Current DR is supporting word and char analyzer for text processing. Is there a keyword analyzer support ?
I am trying to address a problem, where I am attempting to treat one whole sentence as one word. Such that the spaces or period is neglected and considered one whole word.
eg: AAAA_BBB_CCCC_DDD_CCCC this would be tokenized and analyzed as
"AAAA_BBB_CCCC_DDD_CCCC" instead of "AAAA".
Thanks & Regards,
Solved! Go to Solution.
Thanks for your clarification!

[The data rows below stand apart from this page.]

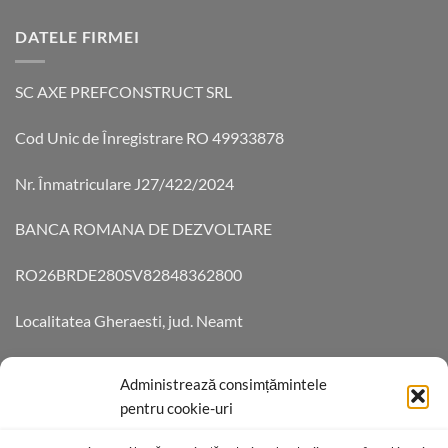
DATELE FIRMEI
SC AXE PREFCONSTRUCT SRL
Cod Unic de Înregistrare RO 49933878
Nr. Înmatriculare J27/422/2024
BANCA ROMANA DE DEZVOLTARE
RO26BRDE280SV82848362800
Localitatea Gheraesti, jud. Neamt
Aleea Teilor 14 Cod 6172055
Administrează consimțămintele
pentru cookie-uri
DATE DE CONTACT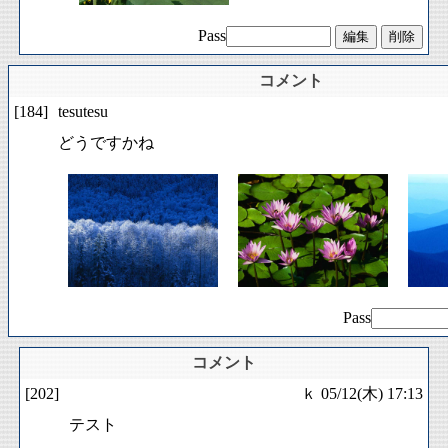
Pass
コメント
[184]
tesutesu
どうですかね
Pass
コメント
[202]
ｋ
05/12(木) 17:13
テスト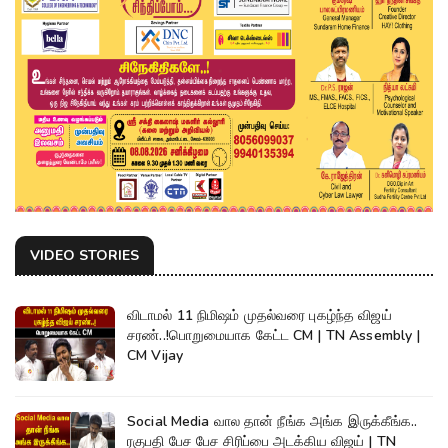
VIDEO STORIES
விடாமல் 11 நிமிஷம் முதல்வரை புகழ்ந்த விஜய்
சரண்..!பொறுமையாக கேட்ட CM | TN Assembly |
CM Vijay
Social Media வால தான் நீங்க அங்க இருக்கீங்க..
ரகுபதி பேச பேச சிரிப்பை அடக்கிய விஜய் | TN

Your use case is unusual indeed, and your approach seems to be innovative and good fit for clustering.
As an idea I may purpose (not yet tested) you may try to target this problem as sentences of n-gram sentences of a branch for example for this hierarchy 2-gram representation will be:
"Device1_Networking2 Device1_Computer2 Networking2_Router3 Networking2_Firewall3 Networking2_Switch3". This will enable text processing to compare parts of your data and create some similarity estimations between 2 records (notice that I add level to record, you may skip it if it is not that essential.)
Thank you very much for getting back.
Basically I have a hierarchical structure, which is now reduced to linear dimension. I achieved it so by treating the data as Text.

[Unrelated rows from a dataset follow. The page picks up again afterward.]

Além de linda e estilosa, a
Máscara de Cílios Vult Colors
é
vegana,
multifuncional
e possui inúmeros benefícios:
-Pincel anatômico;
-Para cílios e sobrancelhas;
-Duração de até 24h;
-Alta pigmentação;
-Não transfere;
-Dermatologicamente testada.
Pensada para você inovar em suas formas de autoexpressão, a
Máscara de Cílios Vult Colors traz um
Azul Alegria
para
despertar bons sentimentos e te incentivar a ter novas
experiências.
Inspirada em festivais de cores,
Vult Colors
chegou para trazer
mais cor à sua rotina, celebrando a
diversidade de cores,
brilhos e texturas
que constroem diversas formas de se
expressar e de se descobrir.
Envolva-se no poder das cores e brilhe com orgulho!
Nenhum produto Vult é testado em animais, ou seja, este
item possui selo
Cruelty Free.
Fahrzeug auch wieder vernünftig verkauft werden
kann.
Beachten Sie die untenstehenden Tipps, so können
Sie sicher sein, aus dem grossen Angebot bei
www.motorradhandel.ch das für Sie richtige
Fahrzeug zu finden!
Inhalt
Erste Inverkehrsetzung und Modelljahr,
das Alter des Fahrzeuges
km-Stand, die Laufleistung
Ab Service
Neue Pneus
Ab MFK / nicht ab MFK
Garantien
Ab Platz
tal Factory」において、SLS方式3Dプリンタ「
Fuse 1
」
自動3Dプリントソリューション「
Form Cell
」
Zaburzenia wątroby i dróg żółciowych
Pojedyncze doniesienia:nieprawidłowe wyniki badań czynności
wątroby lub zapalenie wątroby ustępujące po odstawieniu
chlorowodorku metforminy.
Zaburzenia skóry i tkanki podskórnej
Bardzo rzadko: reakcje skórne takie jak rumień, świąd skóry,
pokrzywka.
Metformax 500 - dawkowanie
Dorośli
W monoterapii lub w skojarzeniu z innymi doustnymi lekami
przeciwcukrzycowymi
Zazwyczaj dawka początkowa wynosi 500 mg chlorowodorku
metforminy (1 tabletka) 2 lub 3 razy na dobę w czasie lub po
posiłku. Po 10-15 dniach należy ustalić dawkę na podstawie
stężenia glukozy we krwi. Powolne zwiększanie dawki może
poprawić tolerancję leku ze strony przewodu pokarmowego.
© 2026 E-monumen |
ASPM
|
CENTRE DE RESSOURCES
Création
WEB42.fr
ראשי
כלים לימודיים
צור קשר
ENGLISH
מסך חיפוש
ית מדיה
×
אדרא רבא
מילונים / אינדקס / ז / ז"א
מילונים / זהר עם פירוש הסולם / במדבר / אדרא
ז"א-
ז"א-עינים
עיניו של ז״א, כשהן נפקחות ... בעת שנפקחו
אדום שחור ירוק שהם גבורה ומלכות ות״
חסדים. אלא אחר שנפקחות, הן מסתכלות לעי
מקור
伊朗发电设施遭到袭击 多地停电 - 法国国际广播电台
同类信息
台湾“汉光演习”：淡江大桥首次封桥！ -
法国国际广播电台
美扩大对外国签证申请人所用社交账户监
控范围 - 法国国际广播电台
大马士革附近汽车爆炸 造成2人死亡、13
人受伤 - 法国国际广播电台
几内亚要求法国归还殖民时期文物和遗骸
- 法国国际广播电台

p1_p2_c1_c1; p1_p2_c1_c2; p1_p2_c2_c3; p1_p3_c1_c1 etc.
Here: "p1_p2_c1_c1" is considered as one sentence. The data does not have stop words or language sensing restrictions.
Each level has 3K+ nodes. Hence ruled out converting the data points into Categorical.
I have limited resource to venture into graph DB, hence wanted to utilize clustering and NLP features of DR to drive initial insights.
May I ask you why you need one sentence to be encoded in first place? Are there more than one sentence in your text? How frequent are same sentences in your data? Do this sentence have humanreadable meaning? If answer to this questions is no - please consider converting variable type to categorical. This might improve performance.
Also if order of words in 'sentence' is essential you may try to split it into separate features.
Otherwise your approach with '_' should work as you expect, DataRobot shouldn't split that into smaller words.
Feel free to ask if more explanations are needed.
Great question. So, out of the box you can set the number of tokens to consider in many text/NLP-enabled BP's using an Advanced Tuning parameter which will be named "ngram" or similar. However, your case is a little different since you want 1 entire sentence to be considered a token.
Is it just that 1 specific sentence or is it all sentences that should be tokens?
If it's just 1, then I would probably handle it by preprocessing. I would just replace the spaces and punctuation, probably with underscores as in your example.
OTOH if you want all sentences to be tokens I think we can tackle that using either a Blueprint (BP) with spaCy or a custom BP. I think you reached out to schedule some time with me already, so I will give you an example at that time if that would be useful.